#### [WHAT IS NEEDED]
If an entry below contains an image, drop the image and retype the rest exactly.

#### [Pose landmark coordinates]

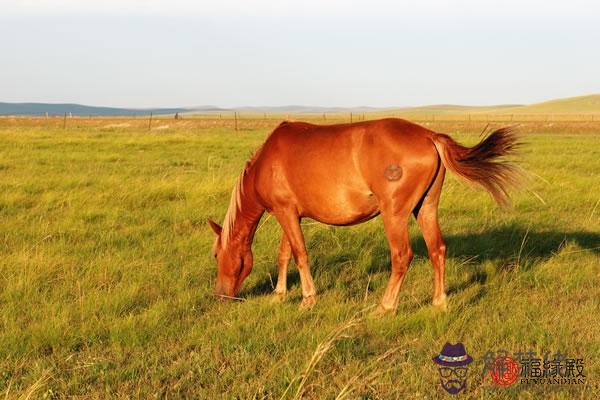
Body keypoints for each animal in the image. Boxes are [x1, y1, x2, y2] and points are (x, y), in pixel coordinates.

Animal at [209, 118, 516, 312]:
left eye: (215, 255)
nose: (219, 297)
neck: (266, 161)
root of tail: (430, 136)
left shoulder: (285, 213)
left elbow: (300, 254)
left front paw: (307, 299)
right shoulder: (292, 215)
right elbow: (286, 253)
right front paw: (280, 294)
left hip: (394, 215)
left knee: (402, 256)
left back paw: (385, 306)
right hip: (426, 208)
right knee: (437, 250)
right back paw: (438, 303)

#### [REPLY TO THE EXERCISE]
Body keypoints for each animal in the image. Boxes are [x1, y1, x2, y2] and points are (x, y), in pixel coordinates.

Animal at [209, 118, 516, 312]:
left eye: (215, 255)
nose: (219, 297)
neck: (266, 161)
root of tail: (430, 136)
left shoulder: (285, 213)
left elbow: (300, 254)
left front paw: (307, 299)
right shoulder: (292, 215)
right elbow: (286, 253)
right front paw: (280, 294)
left hip: (394, 215)
left knee: (402, 256)
left back paw: (385, 306)
right hip: (426, 208)
right knee: (437, 250)
right back paw: (438, 303)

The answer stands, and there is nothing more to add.